*Document section*.
○ ○ ○

7.2 Neuroprotective Potential

One of the major limitations of the current pharmacological treatment of PD is represented by its substantial ineffectiveness in counteracting the degeneration of dopaminergic neurons, which underlies this condition. In this regard, it has recently been emphasized that the blockade of adenosine A2AARs may potentially represent a valuable approach in counteracting neuronal death in PD (Chen et al. 2007).

Neuroprotective effects have been obtained in different PD animal models by drug administration or in A2AAR KO mice. In the MPTP mouse model, blockade of A2AARs by either SCH-58261 or KW-6002 or deletion of the gene encoding for the A2AAR has been shown to substantially reduce both the demise of dopaminergic nigral neurons and the fall in striatal dopamine concentration elicited by MPTP administration (Chen et al. 2001; Ikeda et al. 2002; Pierri et al. 2005).

Despite the fact that neuroprotection elicited by A2AAR antagonists in PD animal models is clearly manifested, the neuronal mechanisms underlying this effect have not yet been ascertained, although they would seem to differ from those mediating the motor-stimulating effects of these agents.

○ ○ ○

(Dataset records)
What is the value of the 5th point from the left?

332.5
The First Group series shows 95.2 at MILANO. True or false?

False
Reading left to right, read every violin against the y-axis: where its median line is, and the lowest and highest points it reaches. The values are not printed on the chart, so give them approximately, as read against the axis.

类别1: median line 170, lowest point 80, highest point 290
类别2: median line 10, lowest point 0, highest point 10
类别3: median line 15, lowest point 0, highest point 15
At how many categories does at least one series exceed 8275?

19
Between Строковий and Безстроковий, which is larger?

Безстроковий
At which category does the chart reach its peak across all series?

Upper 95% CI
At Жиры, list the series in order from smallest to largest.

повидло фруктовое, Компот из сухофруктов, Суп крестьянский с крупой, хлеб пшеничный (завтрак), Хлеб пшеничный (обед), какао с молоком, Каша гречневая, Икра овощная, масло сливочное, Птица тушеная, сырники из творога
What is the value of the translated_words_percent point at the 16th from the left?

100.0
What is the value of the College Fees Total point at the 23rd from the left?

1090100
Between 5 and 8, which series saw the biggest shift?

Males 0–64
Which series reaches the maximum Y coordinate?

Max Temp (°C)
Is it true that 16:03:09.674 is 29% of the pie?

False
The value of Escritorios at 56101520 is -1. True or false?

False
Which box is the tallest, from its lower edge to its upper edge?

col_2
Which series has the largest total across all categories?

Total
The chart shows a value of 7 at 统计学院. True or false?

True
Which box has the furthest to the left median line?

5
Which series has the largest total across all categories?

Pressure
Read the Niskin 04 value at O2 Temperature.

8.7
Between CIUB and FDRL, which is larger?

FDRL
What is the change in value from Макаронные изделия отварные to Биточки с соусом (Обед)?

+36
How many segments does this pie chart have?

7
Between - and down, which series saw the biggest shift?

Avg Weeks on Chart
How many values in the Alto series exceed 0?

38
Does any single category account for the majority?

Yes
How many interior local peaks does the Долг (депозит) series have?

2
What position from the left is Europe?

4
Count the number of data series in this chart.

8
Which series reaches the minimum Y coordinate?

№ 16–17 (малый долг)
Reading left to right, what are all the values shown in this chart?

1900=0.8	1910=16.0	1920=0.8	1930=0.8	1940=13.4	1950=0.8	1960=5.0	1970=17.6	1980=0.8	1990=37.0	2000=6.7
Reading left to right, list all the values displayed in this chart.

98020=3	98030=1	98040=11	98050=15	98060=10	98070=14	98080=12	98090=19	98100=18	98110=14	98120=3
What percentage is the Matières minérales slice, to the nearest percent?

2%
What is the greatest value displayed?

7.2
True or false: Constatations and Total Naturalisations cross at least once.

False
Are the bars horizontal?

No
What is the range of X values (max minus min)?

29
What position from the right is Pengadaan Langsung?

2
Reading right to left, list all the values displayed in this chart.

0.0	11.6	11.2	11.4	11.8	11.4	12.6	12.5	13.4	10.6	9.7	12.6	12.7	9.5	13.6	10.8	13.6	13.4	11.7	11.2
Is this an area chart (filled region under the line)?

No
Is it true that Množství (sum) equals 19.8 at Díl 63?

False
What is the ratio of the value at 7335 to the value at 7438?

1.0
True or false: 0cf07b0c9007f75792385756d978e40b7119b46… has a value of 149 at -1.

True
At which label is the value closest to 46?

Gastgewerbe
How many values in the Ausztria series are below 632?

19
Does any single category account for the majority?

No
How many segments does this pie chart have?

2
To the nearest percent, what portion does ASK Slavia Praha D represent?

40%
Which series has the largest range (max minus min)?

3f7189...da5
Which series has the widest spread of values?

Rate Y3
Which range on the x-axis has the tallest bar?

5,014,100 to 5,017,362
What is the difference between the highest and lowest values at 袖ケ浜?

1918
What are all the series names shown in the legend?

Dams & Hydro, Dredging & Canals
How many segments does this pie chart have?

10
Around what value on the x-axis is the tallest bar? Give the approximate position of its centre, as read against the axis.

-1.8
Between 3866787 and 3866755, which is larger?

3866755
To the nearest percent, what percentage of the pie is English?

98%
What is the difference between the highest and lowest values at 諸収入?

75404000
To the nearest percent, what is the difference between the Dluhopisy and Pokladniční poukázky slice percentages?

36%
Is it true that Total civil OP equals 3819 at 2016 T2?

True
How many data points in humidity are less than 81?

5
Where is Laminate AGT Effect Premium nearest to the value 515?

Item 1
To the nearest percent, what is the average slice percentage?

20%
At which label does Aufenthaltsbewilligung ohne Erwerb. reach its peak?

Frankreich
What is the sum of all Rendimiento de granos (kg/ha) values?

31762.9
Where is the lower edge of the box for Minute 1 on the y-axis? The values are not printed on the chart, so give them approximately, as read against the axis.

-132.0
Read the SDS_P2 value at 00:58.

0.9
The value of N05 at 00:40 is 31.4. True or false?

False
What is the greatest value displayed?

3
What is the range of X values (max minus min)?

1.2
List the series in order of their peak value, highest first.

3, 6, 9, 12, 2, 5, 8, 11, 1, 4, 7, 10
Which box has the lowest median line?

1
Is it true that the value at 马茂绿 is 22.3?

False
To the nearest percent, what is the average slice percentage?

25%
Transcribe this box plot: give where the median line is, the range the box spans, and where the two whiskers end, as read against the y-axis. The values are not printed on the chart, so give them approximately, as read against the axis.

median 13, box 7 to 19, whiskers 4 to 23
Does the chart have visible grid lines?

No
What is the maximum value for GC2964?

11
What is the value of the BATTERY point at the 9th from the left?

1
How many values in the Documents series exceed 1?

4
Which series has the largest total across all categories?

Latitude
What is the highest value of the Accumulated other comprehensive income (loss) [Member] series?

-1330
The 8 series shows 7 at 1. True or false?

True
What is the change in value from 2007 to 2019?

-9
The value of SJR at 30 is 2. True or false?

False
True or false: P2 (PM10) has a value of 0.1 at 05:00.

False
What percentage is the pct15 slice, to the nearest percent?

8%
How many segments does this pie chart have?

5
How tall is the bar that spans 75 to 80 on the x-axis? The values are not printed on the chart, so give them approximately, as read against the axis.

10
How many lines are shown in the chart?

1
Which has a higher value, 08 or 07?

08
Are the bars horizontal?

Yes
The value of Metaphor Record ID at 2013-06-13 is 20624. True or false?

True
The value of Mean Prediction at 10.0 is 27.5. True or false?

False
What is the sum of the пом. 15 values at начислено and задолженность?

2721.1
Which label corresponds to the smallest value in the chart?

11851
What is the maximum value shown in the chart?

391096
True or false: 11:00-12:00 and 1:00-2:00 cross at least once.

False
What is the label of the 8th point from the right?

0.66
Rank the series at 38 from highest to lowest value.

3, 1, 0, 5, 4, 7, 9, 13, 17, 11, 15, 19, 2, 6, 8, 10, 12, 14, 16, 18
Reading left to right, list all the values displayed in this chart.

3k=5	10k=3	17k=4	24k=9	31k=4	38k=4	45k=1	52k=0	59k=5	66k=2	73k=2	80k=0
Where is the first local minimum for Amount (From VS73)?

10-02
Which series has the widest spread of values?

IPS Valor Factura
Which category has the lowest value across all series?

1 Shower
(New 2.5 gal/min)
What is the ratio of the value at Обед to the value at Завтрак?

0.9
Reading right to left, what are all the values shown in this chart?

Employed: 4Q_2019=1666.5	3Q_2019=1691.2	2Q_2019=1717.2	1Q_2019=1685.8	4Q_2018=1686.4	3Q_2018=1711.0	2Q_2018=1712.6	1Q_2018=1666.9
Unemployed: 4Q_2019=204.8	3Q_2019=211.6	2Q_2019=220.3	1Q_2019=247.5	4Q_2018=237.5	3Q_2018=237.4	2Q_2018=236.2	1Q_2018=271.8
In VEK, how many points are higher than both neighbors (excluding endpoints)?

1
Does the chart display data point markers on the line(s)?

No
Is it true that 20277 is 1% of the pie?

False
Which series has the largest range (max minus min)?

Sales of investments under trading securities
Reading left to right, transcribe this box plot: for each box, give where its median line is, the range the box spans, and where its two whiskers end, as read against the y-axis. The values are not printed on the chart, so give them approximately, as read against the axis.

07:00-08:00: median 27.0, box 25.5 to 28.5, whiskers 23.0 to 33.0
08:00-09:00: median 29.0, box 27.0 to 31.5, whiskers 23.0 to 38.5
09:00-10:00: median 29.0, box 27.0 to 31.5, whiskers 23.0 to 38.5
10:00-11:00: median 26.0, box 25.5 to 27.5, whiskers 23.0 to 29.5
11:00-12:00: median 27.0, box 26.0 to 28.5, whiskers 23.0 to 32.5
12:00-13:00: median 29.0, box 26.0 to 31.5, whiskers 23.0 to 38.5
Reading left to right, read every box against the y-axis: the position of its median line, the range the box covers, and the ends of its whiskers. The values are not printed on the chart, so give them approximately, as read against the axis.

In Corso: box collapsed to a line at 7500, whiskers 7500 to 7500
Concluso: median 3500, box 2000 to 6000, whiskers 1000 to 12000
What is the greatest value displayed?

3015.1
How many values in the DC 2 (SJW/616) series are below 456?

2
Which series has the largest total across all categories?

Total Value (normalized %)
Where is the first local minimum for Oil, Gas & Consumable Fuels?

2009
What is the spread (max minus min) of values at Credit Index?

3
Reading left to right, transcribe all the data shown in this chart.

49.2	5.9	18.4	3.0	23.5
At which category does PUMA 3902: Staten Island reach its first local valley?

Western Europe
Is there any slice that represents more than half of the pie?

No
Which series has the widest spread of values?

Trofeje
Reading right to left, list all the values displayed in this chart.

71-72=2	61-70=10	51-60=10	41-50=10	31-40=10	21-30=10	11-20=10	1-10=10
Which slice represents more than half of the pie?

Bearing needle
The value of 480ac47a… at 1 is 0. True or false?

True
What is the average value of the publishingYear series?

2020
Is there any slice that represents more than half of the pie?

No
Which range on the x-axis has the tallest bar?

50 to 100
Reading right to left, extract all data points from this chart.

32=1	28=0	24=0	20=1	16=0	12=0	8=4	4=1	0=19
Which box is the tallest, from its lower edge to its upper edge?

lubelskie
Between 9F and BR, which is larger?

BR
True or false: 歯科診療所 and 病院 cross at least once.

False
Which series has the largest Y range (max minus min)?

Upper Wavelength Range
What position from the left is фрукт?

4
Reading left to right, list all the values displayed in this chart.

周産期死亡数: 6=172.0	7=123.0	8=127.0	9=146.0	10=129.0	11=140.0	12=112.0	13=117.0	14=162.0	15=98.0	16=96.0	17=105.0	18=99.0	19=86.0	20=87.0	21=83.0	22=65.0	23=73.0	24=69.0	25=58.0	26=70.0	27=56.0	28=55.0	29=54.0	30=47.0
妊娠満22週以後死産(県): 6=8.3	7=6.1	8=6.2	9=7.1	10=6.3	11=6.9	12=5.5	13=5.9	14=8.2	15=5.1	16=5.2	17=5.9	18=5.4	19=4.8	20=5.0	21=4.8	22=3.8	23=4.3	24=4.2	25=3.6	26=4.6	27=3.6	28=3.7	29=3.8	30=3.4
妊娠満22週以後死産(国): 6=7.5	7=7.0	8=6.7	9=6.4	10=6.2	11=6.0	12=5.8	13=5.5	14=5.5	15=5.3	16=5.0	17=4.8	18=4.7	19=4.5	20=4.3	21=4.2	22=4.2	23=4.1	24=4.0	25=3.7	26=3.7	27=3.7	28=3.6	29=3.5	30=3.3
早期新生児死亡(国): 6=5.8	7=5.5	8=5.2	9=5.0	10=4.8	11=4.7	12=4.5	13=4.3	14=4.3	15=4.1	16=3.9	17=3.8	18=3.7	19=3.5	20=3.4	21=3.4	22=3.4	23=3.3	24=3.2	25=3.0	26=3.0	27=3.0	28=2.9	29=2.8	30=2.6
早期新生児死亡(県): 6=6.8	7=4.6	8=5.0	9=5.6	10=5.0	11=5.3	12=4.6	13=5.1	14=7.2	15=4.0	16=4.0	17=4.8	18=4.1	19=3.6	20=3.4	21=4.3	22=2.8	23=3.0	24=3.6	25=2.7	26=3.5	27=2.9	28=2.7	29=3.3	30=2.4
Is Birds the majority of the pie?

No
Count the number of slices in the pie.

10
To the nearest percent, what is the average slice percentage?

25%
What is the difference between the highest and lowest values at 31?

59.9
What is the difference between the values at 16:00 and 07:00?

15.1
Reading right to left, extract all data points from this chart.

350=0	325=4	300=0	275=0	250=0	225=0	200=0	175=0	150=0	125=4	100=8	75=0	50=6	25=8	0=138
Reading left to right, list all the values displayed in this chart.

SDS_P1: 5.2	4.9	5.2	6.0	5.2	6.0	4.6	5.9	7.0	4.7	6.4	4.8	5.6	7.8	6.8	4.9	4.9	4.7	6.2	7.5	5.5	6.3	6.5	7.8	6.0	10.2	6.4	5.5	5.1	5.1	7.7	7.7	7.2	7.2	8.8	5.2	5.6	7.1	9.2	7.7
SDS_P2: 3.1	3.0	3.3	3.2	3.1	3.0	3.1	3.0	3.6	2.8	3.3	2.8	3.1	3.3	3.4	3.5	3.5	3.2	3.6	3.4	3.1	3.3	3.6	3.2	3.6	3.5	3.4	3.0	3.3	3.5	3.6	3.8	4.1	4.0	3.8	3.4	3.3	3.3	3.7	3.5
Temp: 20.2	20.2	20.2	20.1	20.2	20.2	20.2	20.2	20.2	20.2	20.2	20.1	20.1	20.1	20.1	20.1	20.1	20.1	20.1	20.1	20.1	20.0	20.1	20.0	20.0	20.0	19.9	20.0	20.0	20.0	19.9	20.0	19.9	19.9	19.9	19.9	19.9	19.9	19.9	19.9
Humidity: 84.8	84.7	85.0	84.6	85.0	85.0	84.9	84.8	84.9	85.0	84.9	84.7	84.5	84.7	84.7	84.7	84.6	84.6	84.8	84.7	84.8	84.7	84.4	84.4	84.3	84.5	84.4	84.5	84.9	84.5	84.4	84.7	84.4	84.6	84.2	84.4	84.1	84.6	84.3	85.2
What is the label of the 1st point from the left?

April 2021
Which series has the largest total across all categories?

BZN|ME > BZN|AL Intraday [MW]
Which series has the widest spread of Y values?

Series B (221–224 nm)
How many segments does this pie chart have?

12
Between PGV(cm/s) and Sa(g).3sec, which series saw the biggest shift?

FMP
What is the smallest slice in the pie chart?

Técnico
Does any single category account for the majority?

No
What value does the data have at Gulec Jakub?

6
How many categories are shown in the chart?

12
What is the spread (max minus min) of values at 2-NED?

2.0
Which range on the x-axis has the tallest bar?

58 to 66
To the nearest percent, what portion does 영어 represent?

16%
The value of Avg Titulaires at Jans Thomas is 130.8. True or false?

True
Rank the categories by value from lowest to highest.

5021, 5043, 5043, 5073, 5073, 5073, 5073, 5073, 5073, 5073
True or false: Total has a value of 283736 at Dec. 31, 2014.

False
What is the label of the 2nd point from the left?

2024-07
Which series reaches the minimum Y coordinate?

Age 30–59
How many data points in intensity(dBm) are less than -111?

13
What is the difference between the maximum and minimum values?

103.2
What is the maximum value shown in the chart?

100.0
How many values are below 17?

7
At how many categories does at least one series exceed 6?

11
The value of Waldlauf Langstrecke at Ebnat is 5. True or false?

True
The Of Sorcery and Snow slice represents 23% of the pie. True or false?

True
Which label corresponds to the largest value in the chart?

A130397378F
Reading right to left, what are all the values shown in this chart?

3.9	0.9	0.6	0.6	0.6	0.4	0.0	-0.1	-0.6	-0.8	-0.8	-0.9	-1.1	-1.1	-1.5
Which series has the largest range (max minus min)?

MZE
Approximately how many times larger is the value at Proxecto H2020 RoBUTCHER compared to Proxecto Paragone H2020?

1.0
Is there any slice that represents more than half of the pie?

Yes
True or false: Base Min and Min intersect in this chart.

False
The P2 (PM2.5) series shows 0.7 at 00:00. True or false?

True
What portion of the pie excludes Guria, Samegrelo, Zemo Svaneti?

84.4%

○ ○ ○

*Work task A*.
According to the section on neuroprotective potential, which two drugs that block A2AARs were used in the MPTP mouse model?
*Work task B*.
Carry the section on neuroprotective potential forward from its last sentence.
The data stands apart from the text on neuroprotective potential and is not part of it.

*Task result A*.
SCH-58261 and KW-6002.

*Task result B*.
An abnormal increase in glutamate outflow may be implicated in triggering the demise of dopaminergic neurons observed in PD, and so an involvement of glutamate in A2AAR blockade-mediated neuroprotection has been suggested, since A2AARs located presynaptically on glutamatergic terminals control glutamate release in a negative way (Cunha 2001; Popoli et al. 2002). It should nevertheless be taken into account that mechanisms other than that regulating glutamate release may be involved in the neuroprotection mediated by A2AAR blockade, in view of the modulation by A2AARs of a large number of brain functions. The ability of A2AARs to modulate the activity of non-neuronal cell types (e.g., microglia or astroglia) is of particular interest to this regard, in view of the crucial role played by glia-mediated neuroinflammation in PD. Therefore, interference with glial-released neurotoxic factors might confer protective properties on these agents as well, leading to the compelling possibility that a unique broad mechanism might subserve A2AAR-mediated neuroprotection in diverse neurodegenerative pathologies (Kust et al. 1999; Nishizaki et al. 2002).

To date no clinical studies have been carried out to investigate potential neuroprotective effects on the dopaminergic system following the administration of A2AAR antagonists. However, epidemiological studies have demonstrated how the incidence of idiopathic PD negatively correlates with caffeine intake, being significantly lower in individuals that regularly consume caffeine throughout their lifetime (Ascherio et al. 2001).

Therefore, direct evidence of neuroprotection mediated by A2AAR antagonists in experimental animals, as well as data from epidemiological studies, provide new insights into the study of the antiparkinsonian potential of these drugs. It can therefore be postulated that A2AAR antagonists may not only relieve motor deficits in established PD but may also potentially prevent the the pathology from progressing by arresting the degeneration of dopaminergic mesencephalic neurons.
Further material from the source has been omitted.